How to complete this task
Where does the string "Sitzung" appear in the material? Copy each line that holds it.

Data
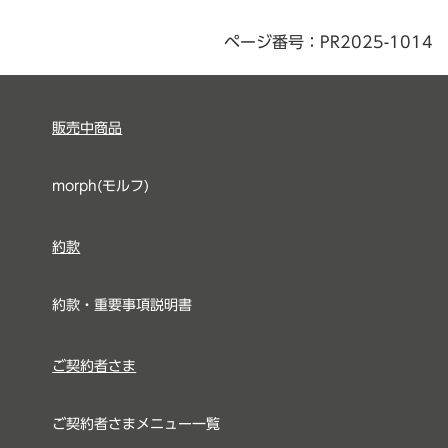
ページ番号：PR2025-1014
販売中商品
morph(モルフ)
約款
約款・重要事項説明書
ご契約者さま
ご契約者さまメニュー一覧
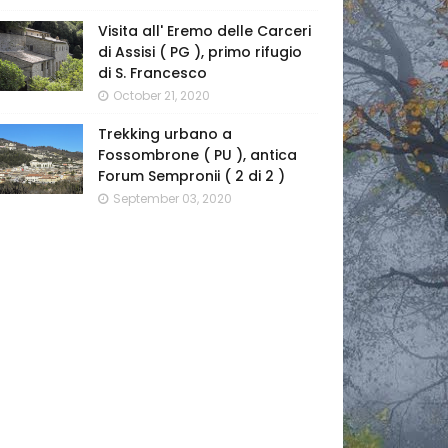
Visita all' Eremo delle Carceri
di Assisi ( PG ), primo rifugio
di S. Francesco
October 21, 2020
Trekking urbano a
Fossombrone ( PU ), antica
Forum Sempronii ( 2 di 2 )
September 03, 2020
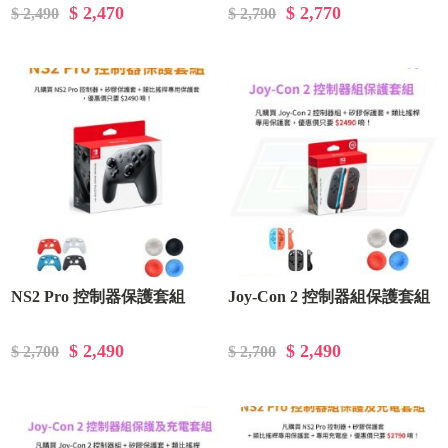
$ 2,470
$ 2,770
$ 2,490
$ 2,790
NS2 Pro 控制器保護套組
Joy-Con 2 控制器組保護套組
$ 2,490
$ 2,490
$ 2,700
$ 2,700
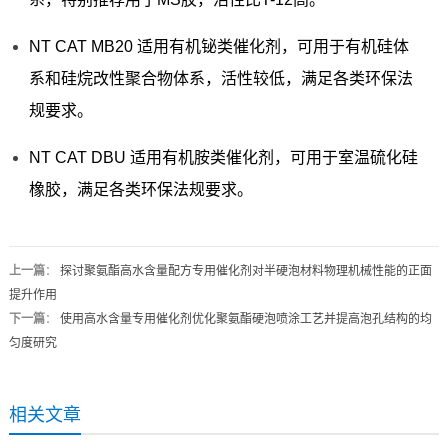
NT CAT MB20 适用有机铋类催化剂，可用于有机硅体
系和硅烷改性聚合物体系，活性较低，满足各类环保法
规要求。
NT CAT DBU 适用有机胺类催化剂，可用于室温硫化硅
橡胶，满足各类环保法规要求。
上一篇
：
探讨聚氨酯高水含量配方专用催化剂对半硬泡材料物理机械性能的正面
提升作用
下一篇
：
使用高水含量专用催化剂优化聚氨酯硬泡喷涂工艺并提高泡孔结构的均
匀度研究
相关文章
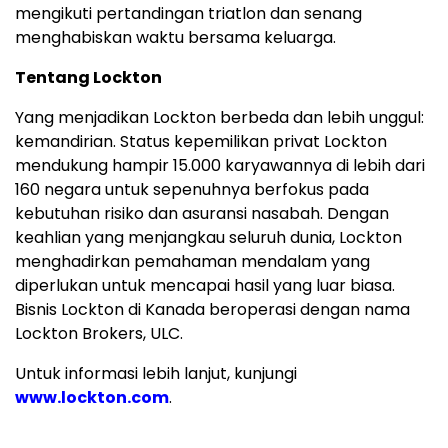
mengikuti pertandingan triatlon dan senang
menghabiskan waktu bersama keluarga.
Tentang Lockton
Yang menjadikan Lockton berbeda dan lebih unggul:
kemandirian. Status kepemilikan privat Lockton
mendukung hampir 15.000 karyawannya di lebih dari
160 negara untuk sepenuhnya berfokus pada
kebutuhan risiko dan asuransi nasabah. Dengan
keahlian yang menjangkau seluruh dunia, Lockton
menghadirkan pemahaman mendalam yang
diperlukan untuk mencapai hasil yang luar biasa.
Bisnis Lockton di Kanada beroperasi dengan nama
Lockton Brokers, ULC.
Untuk informasi lebih lanjut, kunjungi
www.lockton.com
.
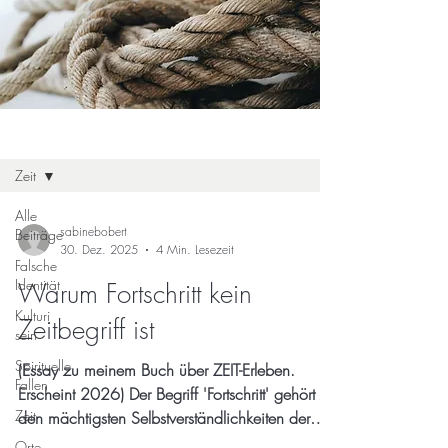
Blog
Zeit
Alle
sabinebobert
Beiträge
30. Dez. 2025
4 Min. Lesezeit
Falsche
Identität
Warum Fortschritt kein
Kulturi
Zeitbegriff ist
sein
Spirituelle
(Essay zu meinem Buch über ZEIT-Erleben.
Fallen
Erscheint 2026) Der Begriff 'Fortschritt' gehört zu
Zeit
den mächtigsten Selbstverständlichkeiten der
Moderne. Kaum etwas wird so selten hinterfragt
Orte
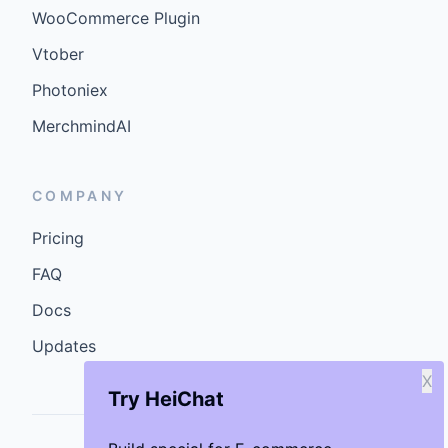
WooCommerce Plugin
Vtober
Photoniex
MerchmindAI
COMPANY
Pricing
FAQ
Docs
Updates
X
Try HeiChat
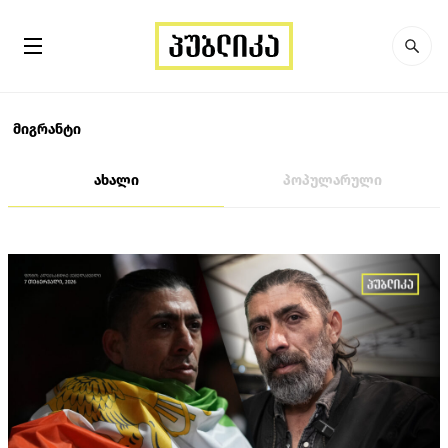
მიგრანტი
ახალი
პოპულარული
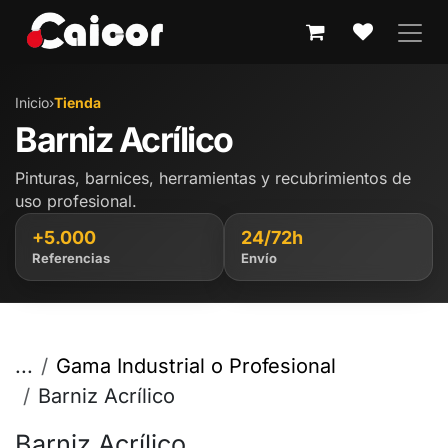
IR AL CONTENIDO
Inicio
›
Tienda
Barniz Acrílico
Pinturas, barnices, herramientas y recubrimientos de
uso profesional.
+5.000
24/72h
Referencias
Envío
...
Gama Industrial o Profesional
Barniz Acrílico
Barniz Acrílico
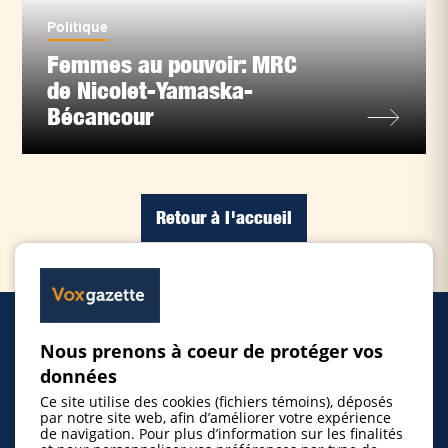
Politique
Femmes au pouvoir: MRC
de Nicolet-Yamaska-
Bécancour
Retour à l'accueil
Nous prenons à coeur de protéger vos
Accueil
données
Ce site utilise des cookies (fichiers témoins), déposés
Inscrire un événement
par notre site web, afin d’améliorer votre expérience
de navigation. Pour plus d’information sur les finalités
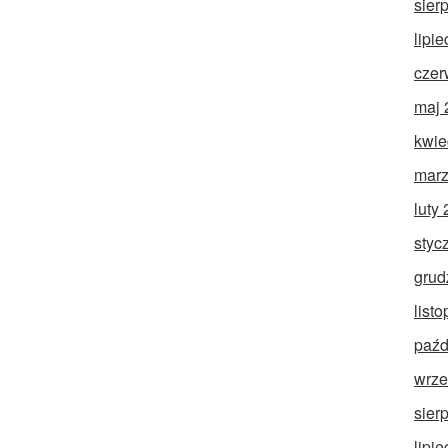
sier
lipi
czer
maj 
kwie
marz
luty
styc
grud
list
paźd
wrze
sier
lipi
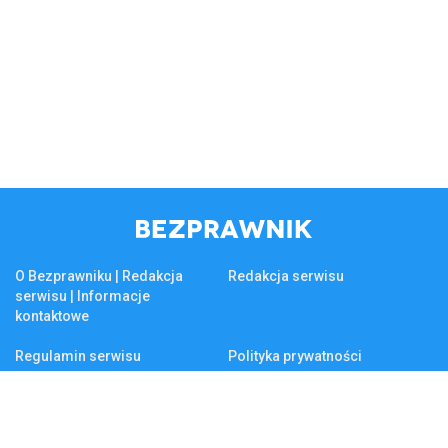
O Bezprawniku | Redakcja
Redakcja serwisu
serwisu | Informacje
kontaktowe
Regulamin serwisu
Polityka prywatności
Reklama na Bezprawniku
Firma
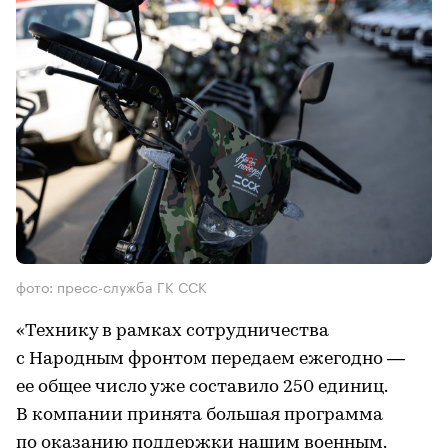
фото: пресс-служба ГК ССК
«Технику в рамках сотрудничества
с Народным фронтом передаем ежегодно —
ее общее число уже составило 250 единиц.
В компании принята большая программа
по оказанию поддержки нашим военным.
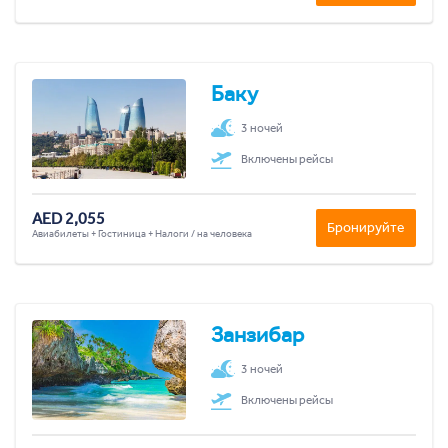
Баку
3 ночей
Включены рейсы
AED 2,055
Бронируйте
Авиабилеты + Гостиница + Налоги / на человека
Занзибар
3 ночей
Включены рейсы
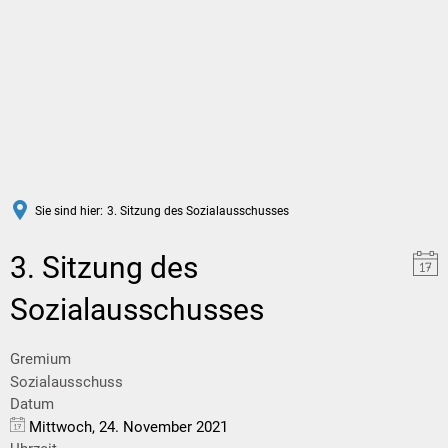
DE
Sie sind hier:
3. Sitzung des Sozialausschusses
3. Sitzung des
Sozialausschusses
Gremium
Sozialausschuss
Datum
Mittwoch, 24. November 2021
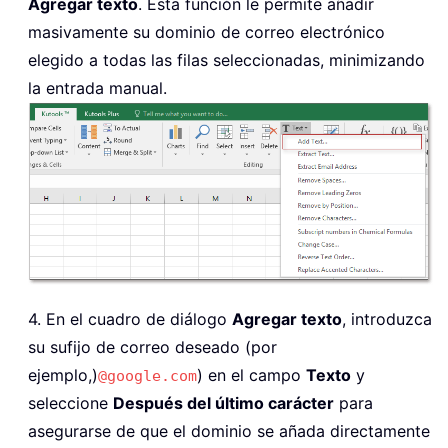
Agregar texto
. Esta función le permite añadir
masivamente su dominio de correo electrónico
elegido a todas las filas seleccionadas, minimizando
la entrada manual.
4. En el cuadro de diálogo
Agregar texto
, introduzca
su sufijo de correo deseado (por
ejemplo,)
) en el campo
Texto
y
@google.com
seleccione
Después del último carácter
para
asegurarse de que el dominio se añada directamente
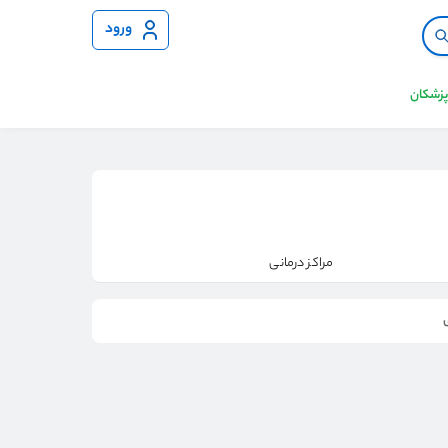
ورود
 پزشکان
مراکز درمانی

Finished task
3. Sitzung des Sozialausschusses
3. Sitzung des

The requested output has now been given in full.